S7.2d Divergent EGFR/MAPK-mediated immune responses to clinical Candida pathogens in vulvovaginal candidiasis

Abstract S7.2 More than just candidemia: clinical aspects, diagnosis and treatment, and pathogenesis of deep-seated candidiasis, September 23, 2022, 10:30 AM - 12:00 PM Objectives Vulvovaginal candidiasis (VVC) is characterized by symptomatic inflammatory responses in the vagina caused by Candida albicans and non-albicans Candida (NAC) species. The epidermal growth factor receptor (EGFR) -mitogen-activated protein kinase (MAPK) signaling pathway has been linked to immune responses of oral epithelial cells upon C. albicans exposure, but whether this pathway plays a similar response in vaginal epithelial cells is not determined. Methods The activation of EGFR and MAPK signaling pathways in vaginal epithelial cells infected with C. albicans was determined by RNA sequencing and Western blot.
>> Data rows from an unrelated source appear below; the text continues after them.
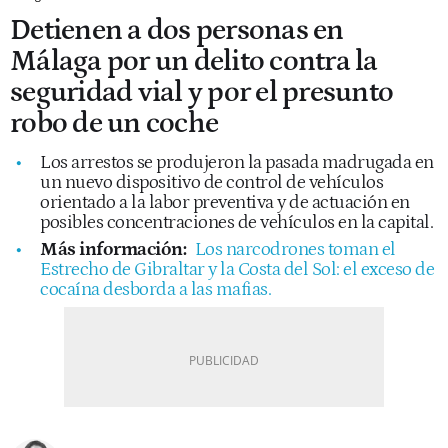
Detienen a dos personas en
Málaga por un delito contra la
seguridad vial y por el presunto
robo de un coche
Los arrestos se produjeron la pasada madrugada en
un nuevo dispositivo de control de vehículos
orientado a la labor preventiva y de actuación en
posibles concentraciones de vehículos en la capital.
Más información:
Los narcodrones toman el
Estrecho de Gibraltar y la Costa del Sol: el exceso de
cocaína desborda a las mafias.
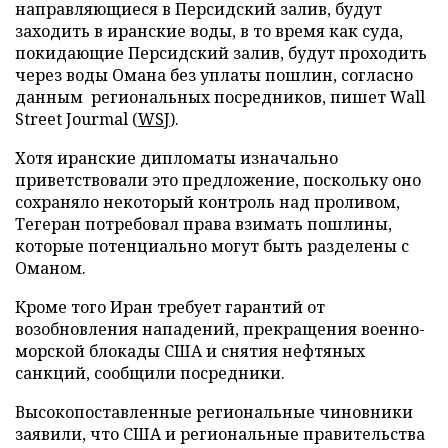
направляющиеся в Персидский залив, будут
заходить в иранские воды, в то время как суда,
покидающие Персидский залив, будут проходить
через воды Омана без уплаты пошлин, согласно
данным региональных посредников, пишет Wall
Street Jourmal (
WSJ
).
Хотя иранские дипломаты изначально
приветствовали это предложение, поскольку оно
сохраняло некоторый контроль над проливом,
Тегеран потребовал права взимать пошлины,
которые потенциально могут быть разделены с
Оманом.
Кроме того Иран требует гарантий от
возобновления нападений, прекращения военно-
морской блокады США и снятия нефтяных
санкций, сообщили посредники.
Высокопоставленные региональные чиновники
заявили, что США и региональные правительства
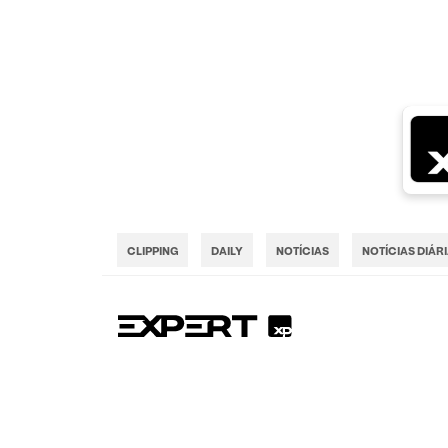
CLIPPING
DAILY
NOTÍCIAS
NOTÍCIAS DIÁR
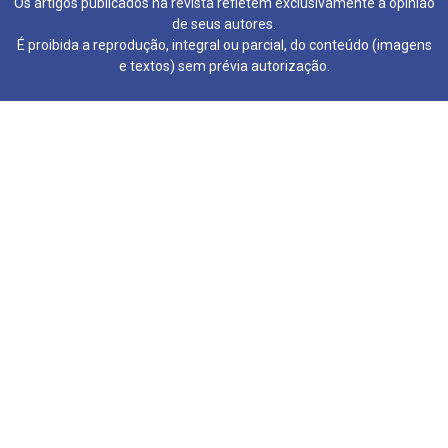
Os artigos publicados na revista refletem exclusivamente a opinião
de seus autores.
É proibida a reprodução, integral ou parcial, do conteúdo (imagens
e textos) sem prévia autorização.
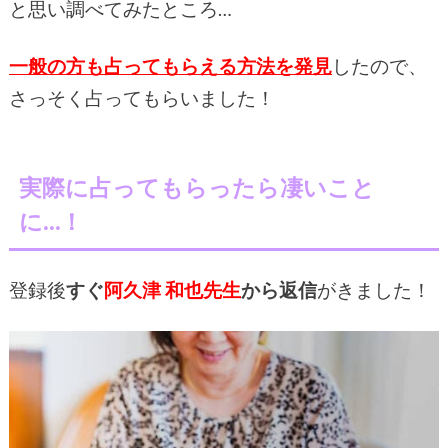
と思い調べてみたところ…
一般の方も占ってもらえる方法を発見
したので、
さっそく占ってもらいました！
実際に占ってもらったら凄いこと
に…！
登録後
すぐ
阿久津 和也先生
から返信
がきました！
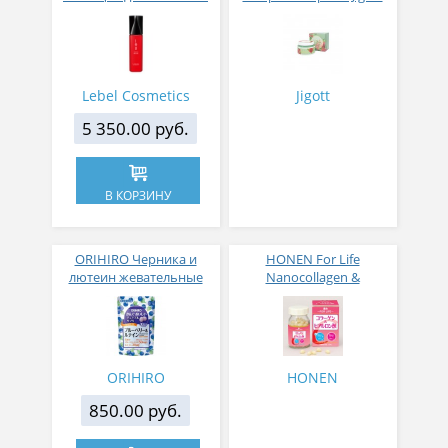
мл
Rose Flower Energizing
Cream 100 мл
Lebel Cosmetics
Jigott
5 350.00 руб.
В КОРЗИНУ
ORIHIRO Черника и
HONEN For Life
лютеин жевательные
Nanocollagen &
витамины для глаз со
Hyaluronic Acid Нано
вкусом черники № 120
коллаген и
гиалуроновая кислота
120 капсул
ORIHIRO
HONEN
850.00 руб.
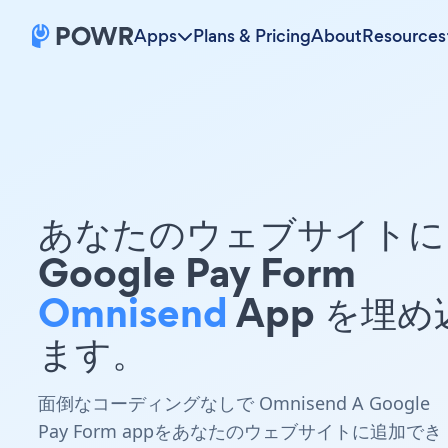
Apps
Plans & Pricing
About
Resources
あなたのウェブサイトに 
Google Pay Form
Omnisend
App を埋め
ます。
面倒なコーディングなしで Omnisend A Google
Pay Form appをあなたのウェブサイトに追加でき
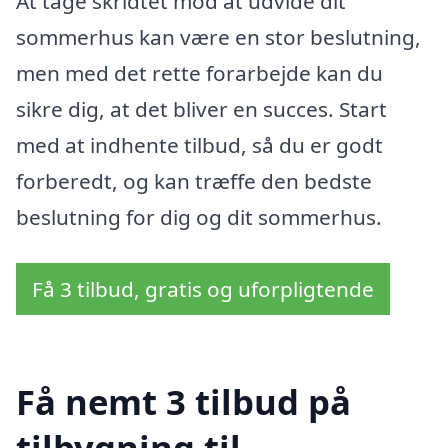
At tage skridtet mod at udvide dit
sommerhus kan være en stor beslutning,
men med det rette forarbejde kan du
sikre dig, at det bliver en succes. Start
med at indhente tilbud, så du er godt
forberedt, og kan træffe den bedste
beslutning for dig og dit sommerhus.
Få 3 tilbud, gratis og uforpligtende
Få nemt 3 tilbud på
tilbygning til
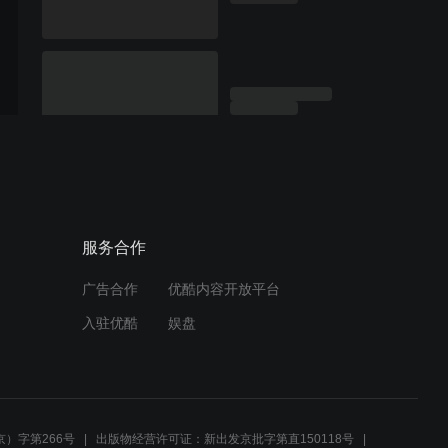
服务合作
广告合作
优酷内容开放平台
入驻优酷
娱盘
）字第266号
出版物经营许可证：新出发京批字第直150118号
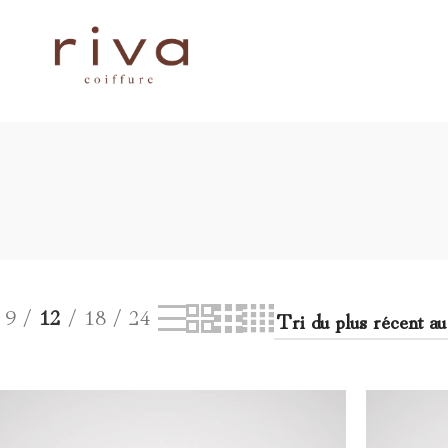
RIVA
MON
GHD
REDKEN
LASHILÉ
COSMETIC
SHAMPOING
9
12
18
24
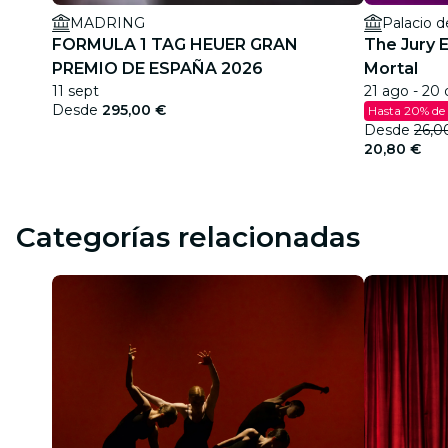
MADRING
Palacio d
FORMULA 1 TAG HEUER GRAN
The Jury 
PREMIO DE ESPAÑA 2026
Mortal
11 sept
21 ago - 20 
Desde
295,00 €
Hasta 20% de
Desde
26,0
20,80 €
Categorías relacionadas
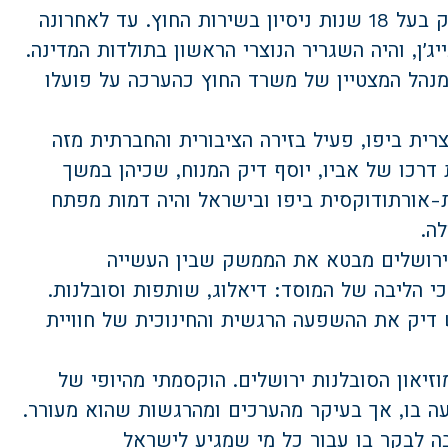
ג׳ורג׳ דיק הוא דיפלומט ותיק בעל 18 שנות ניסיון בשירות החוץ. עד לאחרונה
ג׳ן, והיה השגריר הנוצרי הראשון בתולדות המדינה.
מנהל המצטיין של משרד החוץ כהערכה על פועלו
רית ביפו, פעיל בזירה הציבורית והחברתית מזה
דרכו של אביו, יוסף דיק המנוח, שכיהן במשך
ת-אורתודוקסית ביפו ובישראל והיה דמות מפתח
ה.
ת ירושלים מבטא את הממשק שבין העשייה
י הליבה של המוסד: דיאלוג, שותפות וסובלנות.
 דיק את ההשפעה הרגשית והחינוכית של חוויית
זיאון הסובלנות ירושלים. הוקסמתי מהיופי של
בו, אך בעיקר מהערכים ומהרגשות שהוא מעורר.
ה לבקר בו עבור כל מי שמגיע לישראל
The relationship between EGFR and MAPK signaling was verified via inhibition of EGFR and construction of EGFR-overexpressing cells. Enzyme-linked immunosorbent assay (ELISA) and Real Time Cellular Analysis (RTCA) techniques were used to detect the effect of EGFR-MAPK signaling pathway on regulating the secretion of inflammatory cytokines and cell damage induced by C. albicans. The mouse model of VVC infected by C. albicans was constructed, and the role of EGFR signaling pathway in regulating fungal burden, vaginal inflammation, and epithelial damage was determined by Periodic Acid-Schiff stain and immunofluorescence. Results We observed that phosphorylation of EGFR and p38 was continuously activated in vaginal epithelial cells by C. albicans strain SC5314. The response is not in a biphasic manner that is critical for oral epithelial cells to discriminate the morphology of C. albicans. When compared with SC5314, a highly azole-resistant C. albicans isolate 1052 can induce a stronger phosphorylated signal of EGFR and p38, while clinically-isolated NAC strains including C. tropicalis, C. glabrata, C. parapsilosis, and C. auris triggered higher levels of phosphorylated ERK1/2 and c-Fos than C. albicans. Consistently, inhibition of EGFR significantly reduced inflammatory response and epithelial damage induced by C. albicans in vitro and in vivo, while inhibition of p38 led to great loss of epithelial damage triggered by both C. albicans and NAC species. Conclusion These results confirm the importance of the EGFR-MAPK signaling in VVC pathogenesis and highlight the remarkable immunogenic differences between C. albicans and NAC species in host-microbe interactions.